▶ **EXERCISE 1**:
Please transcribe everything in the lake trout article from "Not just a fish" down to "of Matt Smiley)".
▶ **EXERCISE 2**:
In the lake trout article, what was the fish caught on?
── PAGE EXCERPT ──
Not just a fish story

Matt Smiley, of Fairplay, had no idea that when he dropped his fishing line into Flaming Gorge Reservoir in Utah that he was going to come up with the largest catch-and-release trout in Utah’s history. The fish was 48 inches long and weighted 53 pounds. (Photo courtesy of Matt Smiley)

By anyone’s standards, the fish landed May 4 by Fairplay’s Matt Smiley at Flaming Gorge Reservoir in Utah was the catch of a lifetime.

It was also one for the record books, as the Utah Division of Wildlife declared the fish a state record for lake trout at 48 inches, 52.97 pounds. The fish was caught on a large jig.

“It started with a really light bite,” Smiley said. “He got the bait and sort of came up toward the boat initially, so I didn’t feel much and thought it was a smaller fish. I set the hook and the fish just went to the bottom and stayed there. I told my buddy that that I thought I had something pretty special.”

The state-record fish, which is estimated to be very close to 50 years old, was content early in the fight to settle for a stalemate; and a stalemate is precisely what ensued.

“I didn’t even try to move him and he just stayed on bottom,” Smiley said. “I knew he was still there because he would give little head wiggle now and then,” Smiley said. “But he wasn’t budging and I didn’t want to force the issue.”
───
── EXCERPTED DATA ──
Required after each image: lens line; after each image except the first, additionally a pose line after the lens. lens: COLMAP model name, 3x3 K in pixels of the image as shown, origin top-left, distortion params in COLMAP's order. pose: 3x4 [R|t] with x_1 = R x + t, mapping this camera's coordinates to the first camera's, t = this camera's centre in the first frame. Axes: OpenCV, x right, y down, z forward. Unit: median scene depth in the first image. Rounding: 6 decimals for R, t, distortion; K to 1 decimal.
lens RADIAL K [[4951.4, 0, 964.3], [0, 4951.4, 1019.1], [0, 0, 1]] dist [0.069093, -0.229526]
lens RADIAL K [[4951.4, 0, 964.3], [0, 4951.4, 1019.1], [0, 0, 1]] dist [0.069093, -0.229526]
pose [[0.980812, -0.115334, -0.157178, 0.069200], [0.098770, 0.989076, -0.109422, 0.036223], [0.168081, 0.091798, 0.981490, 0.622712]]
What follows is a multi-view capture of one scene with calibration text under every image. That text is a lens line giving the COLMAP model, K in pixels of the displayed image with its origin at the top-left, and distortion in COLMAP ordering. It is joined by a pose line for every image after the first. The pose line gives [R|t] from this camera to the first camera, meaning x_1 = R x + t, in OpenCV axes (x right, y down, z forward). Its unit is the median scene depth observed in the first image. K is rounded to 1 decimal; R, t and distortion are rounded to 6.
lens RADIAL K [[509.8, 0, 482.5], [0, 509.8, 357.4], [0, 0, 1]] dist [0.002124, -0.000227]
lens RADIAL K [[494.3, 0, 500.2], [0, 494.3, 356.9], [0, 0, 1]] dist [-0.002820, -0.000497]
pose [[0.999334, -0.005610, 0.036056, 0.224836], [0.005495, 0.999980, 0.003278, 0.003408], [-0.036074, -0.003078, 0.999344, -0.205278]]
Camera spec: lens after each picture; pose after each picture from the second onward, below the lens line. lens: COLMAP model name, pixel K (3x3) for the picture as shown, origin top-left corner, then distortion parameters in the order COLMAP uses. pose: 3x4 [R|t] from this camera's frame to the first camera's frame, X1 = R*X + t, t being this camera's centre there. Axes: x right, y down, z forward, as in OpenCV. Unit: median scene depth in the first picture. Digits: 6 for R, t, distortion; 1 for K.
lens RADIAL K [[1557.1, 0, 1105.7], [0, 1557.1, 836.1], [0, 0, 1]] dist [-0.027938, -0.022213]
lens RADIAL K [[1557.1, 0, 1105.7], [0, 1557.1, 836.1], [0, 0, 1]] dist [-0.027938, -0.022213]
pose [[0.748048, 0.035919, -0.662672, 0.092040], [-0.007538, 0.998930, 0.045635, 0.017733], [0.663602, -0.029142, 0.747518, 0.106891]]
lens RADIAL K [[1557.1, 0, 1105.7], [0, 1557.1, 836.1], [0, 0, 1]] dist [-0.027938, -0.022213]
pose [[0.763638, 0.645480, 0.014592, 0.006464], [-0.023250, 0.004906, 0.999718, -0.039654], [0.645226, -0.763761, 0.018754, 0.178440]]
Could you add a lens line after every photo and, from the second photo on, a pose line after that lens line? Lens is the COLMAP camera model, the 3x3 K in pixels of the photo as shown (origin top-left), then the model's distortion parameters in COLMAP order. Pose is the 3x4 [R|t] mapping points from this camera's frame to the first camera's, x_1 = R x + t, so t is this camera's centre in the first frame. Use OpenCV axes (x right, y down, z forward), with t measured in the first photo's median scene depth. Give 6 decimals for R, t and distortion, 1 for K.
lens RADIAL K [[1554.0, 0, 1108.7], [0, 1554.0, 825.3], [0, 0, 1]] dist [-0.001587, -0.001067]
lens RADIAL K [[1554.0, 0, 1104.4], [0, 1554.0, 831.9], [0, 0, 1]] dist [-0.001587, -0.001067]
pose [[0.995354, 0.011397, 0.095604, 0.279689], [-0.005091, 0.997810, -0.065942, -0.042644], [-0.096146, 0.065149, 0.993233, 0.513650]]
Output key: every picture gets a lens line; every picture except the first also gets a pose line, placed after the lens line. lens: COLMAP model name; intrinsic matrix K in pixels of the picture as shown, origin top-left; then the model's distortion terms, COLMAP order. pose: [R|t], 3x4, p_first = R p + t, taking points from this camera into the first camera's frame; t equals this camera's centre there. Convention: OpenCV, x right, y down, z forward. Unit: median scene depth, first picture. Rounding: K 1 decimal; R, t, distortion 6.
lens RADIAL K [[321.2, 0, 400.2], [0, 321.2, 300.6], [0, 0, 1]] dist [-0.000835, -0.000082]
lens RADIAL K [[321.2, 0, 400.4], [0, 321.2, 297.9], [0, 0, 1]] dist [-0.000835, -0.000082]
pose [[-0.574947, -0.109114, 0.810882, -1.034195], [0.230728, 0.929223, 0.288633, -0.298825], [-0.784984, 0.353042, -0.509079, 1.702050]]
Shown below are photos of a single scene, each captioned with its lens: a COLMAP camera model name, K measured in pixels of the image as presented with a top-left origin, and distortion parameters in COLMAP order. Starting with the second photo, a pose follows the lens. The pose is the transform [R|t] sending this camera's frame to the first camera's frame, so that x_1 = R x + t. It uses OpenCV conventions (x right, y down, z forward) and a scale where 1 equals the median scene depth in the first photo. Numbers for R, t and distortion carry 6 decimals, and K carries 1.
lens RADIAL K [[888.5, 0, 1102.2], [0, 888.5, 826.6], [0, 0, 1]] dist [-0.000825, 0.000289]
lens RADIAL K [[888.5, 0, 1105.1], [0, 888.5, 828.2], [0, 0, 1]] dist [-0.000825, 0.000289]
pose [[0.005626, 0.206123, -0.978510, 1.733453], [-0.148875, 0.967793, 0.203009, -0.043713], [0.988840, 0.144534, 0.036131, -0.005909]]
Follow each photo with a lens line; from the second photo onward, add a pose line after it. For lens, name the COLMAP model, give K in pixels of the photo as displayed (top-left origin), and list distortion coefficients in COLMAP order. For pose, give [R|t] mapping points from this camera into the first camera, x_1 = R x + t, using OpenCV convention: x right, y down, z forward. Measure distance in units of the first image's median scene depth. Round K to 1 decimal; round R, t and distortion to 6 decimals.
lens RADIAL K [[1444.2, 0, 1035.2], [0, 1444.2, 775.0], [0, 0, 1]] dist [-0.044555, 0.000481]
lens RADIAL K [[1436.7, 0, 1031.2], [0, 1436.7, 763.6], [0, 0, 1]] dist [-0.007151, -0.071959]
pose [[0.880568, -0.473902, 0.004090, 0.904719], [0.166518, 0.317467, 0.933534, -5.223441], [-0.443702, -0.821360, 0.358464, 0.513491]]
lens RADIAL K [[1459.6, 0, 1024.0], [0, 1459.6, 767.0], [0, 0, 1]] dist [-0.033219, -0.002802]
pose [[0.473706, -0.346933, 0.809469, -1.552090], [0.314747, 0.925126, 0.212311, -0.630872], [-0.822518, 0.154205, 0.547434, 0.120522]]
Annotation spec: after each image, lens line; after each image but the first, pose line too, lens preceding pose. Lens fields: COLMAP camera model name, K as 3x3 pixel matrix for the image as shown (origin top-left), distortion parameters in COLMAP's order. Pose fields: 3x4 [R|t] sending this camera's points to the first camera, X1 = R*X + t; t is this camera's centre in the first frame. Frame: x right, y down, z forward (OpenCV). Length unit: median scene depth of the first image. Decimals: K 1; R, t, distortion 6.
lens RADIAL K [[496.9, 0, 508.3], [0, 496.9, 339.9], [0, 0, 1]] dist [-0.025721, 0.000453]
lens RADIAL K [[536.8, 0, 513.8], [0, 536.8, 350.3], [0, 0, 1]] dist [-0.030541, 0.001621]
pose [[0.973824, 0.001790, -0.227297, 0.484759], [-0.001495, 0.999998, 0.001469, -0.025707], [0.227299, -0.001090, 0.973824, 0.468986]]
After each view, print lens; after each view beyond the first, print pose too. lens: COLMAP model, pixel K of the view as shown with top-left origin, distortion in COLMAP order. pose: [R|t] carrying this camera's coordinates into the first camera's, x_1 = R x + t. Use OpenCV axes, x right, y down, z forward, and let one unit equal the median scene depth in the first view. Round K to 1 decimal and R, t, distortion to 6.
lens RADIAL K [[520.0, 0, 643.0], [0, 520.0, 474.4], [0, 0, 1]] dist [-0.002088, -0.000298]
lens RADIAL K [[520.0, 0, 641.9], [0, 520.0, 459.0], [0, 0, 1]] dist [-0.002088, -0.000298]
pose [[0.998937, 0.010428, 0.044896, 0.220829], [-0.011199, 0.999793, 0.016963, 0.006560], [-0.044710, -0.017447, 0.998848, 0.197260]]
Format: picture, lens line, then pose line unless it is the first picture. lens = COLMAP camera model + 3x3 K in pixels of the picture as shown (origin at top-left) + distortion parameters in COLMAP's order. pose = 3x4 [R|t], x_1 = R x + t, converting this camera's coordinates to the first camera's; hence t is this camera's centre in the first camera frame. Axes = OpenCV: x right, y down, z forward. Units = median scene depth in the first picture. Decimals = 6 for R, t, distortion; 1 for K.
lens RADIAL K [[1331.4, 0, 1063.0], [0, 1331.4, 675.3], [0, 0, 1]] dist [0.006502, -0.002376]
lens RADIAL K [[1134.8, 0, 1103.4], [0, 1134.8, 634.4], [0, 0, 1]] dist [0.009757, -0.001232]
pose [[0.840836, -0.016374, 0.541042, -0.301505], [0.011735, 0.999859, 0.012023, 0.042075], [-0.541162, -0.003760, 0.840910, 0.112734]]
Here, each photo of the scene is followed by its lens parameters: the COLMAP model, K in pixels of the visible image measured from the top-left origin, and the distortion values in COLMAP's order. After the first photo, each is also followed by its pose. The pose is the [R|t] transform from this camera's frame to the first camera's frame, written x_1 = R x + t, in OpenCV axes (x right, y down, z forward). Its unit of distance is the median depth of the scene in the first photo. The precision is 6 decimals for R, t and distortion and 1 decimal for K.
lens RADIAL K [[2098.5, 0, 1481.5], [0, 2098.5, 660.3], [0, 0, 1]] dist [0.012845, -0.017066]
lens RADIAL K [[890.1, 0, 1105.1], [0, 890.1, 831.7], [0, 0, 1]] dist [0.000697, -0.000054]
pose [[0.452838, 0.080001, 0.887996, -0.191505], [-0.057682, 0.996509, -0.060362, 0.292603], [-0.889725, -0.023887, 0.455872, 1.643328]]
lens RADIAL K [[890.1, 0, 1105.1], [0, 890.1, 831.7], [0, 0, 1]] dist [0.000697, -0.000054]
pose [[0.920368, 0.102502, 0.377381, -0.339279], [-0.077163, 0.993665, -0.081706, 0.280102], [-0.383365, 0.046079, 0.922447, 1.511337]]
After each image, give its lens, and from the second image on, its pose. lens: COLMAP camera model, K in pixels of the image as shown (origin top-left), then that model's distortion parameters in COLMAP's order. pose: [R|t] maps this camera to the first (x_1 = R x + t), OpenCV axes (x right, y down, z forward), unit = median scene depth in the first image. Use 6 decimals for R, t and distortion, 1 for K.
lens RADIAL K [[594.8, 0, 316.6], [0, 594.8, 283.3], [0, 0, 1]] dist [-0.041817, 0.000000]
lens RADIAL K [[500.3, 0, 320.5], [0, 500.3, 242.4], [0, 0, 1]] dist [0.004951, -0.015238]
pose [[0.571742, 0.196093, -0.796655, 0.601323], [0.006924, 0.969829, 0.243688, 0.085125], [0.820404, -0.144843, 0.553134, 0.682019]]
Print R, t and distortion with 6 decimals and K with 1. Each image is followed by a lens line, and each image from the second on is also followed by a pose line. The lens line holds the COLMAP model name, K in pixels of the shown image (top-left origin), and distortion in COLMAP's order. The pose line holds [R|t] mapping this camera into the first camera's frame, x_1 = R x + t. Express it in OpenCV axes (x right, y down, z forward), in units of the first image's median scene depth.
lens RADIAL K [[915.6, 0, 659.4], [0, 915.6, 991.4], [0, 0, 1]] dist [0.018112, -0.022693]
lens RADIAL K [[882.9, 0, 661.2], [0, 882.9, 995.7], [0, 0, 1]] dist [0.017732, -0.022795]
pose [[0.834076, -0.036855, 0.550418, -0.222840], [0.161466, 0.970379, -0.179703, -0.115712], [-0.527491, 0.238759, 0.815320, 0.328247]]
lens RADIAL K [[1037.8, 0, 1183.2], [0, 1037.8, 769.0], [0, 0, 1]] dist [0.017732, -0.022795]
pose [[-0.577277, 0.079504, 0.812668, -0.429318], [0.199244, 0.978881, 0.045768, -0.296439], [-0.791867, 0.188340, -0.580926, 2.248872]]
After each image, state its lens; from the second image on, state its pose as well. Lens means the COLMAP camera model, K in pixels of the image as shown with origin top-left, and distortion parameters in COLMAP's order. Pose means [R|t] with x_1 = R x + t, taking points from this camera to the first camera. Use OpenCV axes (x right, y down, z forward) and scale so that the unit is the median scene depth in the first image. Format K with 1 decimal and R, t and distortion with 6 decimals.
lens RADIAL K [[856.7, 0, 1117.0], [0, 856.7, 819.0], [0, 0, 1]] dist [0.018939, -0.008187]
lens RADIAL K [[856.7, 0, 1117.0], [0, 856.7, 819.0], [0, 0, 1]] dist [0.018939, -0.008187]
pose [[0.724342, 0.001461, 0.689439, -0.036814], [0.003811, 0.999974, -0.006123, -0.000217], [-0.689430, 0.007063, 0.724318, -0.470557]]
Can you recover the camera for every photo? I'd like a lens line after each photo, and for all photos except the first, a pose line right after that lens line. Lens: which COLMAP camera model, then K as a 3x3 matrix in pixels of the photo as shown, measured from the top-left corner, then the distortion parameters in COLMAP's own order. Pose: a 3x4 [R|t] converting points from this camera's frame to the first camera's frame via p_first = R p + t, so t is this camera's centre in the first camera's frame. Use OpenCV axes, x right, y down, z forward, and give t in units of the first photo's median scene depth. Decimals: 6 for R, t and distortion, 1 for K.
───
▶ **TASK RESPONSE 1**:
Not just a fish story

Matt Smiley, of Fairplay, had no idea that when he dropped his fishing line into Flaming Gorge Reservoir in Utah that he was going to come up with the largest catch-and-release trout in Utah’s history. The fish was 48 inches long and weighted 53 pounds. (Photo courtesy of Matt Smiley)

▶ **TASK RESPONSE 2**:
A large jig.